▸ **TASK REQUIREMENTS**: Copy each line of the following material that has the string "remorquage".

▸ **INPUT MATERIAL**:

= = = = = = =

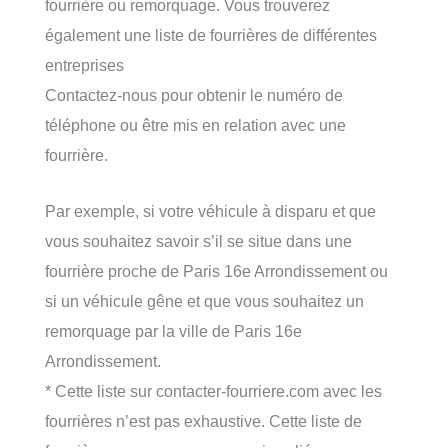
fourrière ou remorquage. Vous trouverez
également une liste de fourrières de différentes
entreprises
Contactez-nous pour obtenir le numéro de
téléphone ou être mis en relation avec une
fourrière.
Par exemple, si votre véhicule à disparu et que
vous souhaitez savoir s’il se situe dans une
fourrière proche de Paris 16e Arrondissement ou
si un véhicule gêne et que vous souhaitez un
remorquage par la ville de Paris 16e
Arrondissement.
* Cette liste sur contacter-fourriere.com avec les
fourrières n’est pas exhaustive. Cette liste de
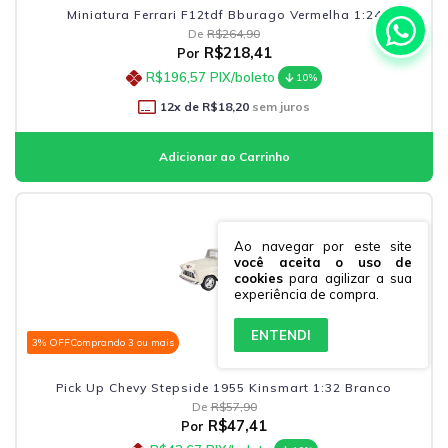
Miniatura Ferrari F12tdf Bburago Vermelha 1:24
De
R$264,90
R$218,41
Por
R$196,57
PIX/boleto
10%
12
x de
R$18,20
sem juros
Ao navegar por este site
você aceita o uso de
cookies
para agilizar a sua
experiência de compra.
ENTENDI
3% OFF
Comprando 3 ou mais
Pick Up Chevy Stepside 1955 Kinsmart 1:32 Branco
De
R$57,90
R$47,41
Por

= = = = = = =

▸ **RESPONSE**:
fourrière ou remorquage. Vous trouverez
remorquage par la ville de Paris 16e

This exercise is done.